In een aanvulling op het advies van 16 maart 2009 stelt de kliniek dat het inmiddels in het voornemen ligt om betrokkene per begin juni 2009 over te plaatsen naar de nieuwe voorziening voor langdurige forensische zorg. De kliniek voegt daar nog aan toe dat het nog belangrijker voor betrokkene’s toekomst is het voorgenomen besluit van de staatssecretaris van justitie om differentiaties aan te brengen binnen de huidige langdurige forensische psychiatrische zorgvoorziening. In de optiek van de kliniek zou betrokkene dan in ieder geval in aanmerking dienen te komen voor plaatsing in een longcare voorziening met beveiliging. Zeker dient daarbij evenwel ook sterk overwogen te worden of betrokkene in aanmerking kan komen voor longcare zonder beveiligingsnoodzaak indien de nodige begeleiding en (immaterieel) toezicht gegarandeerd kan worden.
Betrokken heeft ter zitting meegedeeld uit te kijken naar zijn overplaatsing.
• In het bijzonder gelet op de advisering is het hof van oordeel dat de veiligheid van anderen dan wel de algemene veiligheid van personen de verlenging van de terbeschikkingstelling eist.

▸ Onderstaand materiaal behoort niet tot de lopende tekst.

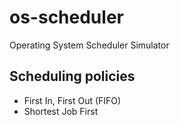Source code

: * os-scheduler
  Operating System Scheduler Simulator
** Scheduling policies
   - First In, First Out (FIFO)
   - Shortest Job First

Het hof kan zich geheel vinden in de visie die de [kliniek] voor ogen heeft en zal derhalve de maatregel van terbeschikkingstelling verlengen met twee jaar.
Beslissing:
Het hof:
Vernietigt de beslissing van de rechtbank te Roermond van 29 april 2008 met betrekking tot de terbeschikkinggestelde [naam].
Wijst af het verzoek om aanhouding.
Verlengt de terbeschikkingstelling met een termijn van twee jaar.
Aldus gedaan door
mr Bartelds als voorzitter,
mrs Stikkelbroeck en Wery als raadsheren,
en drs Harmsen en drs Raes als raden,
in tegenwoordigheid van Van Lieshout-Witjes als griffier,
en in het openbaar uitgesproken op 14 april 2007.
De raden zijn buiten staat deze beslissing mede te ondertekenen.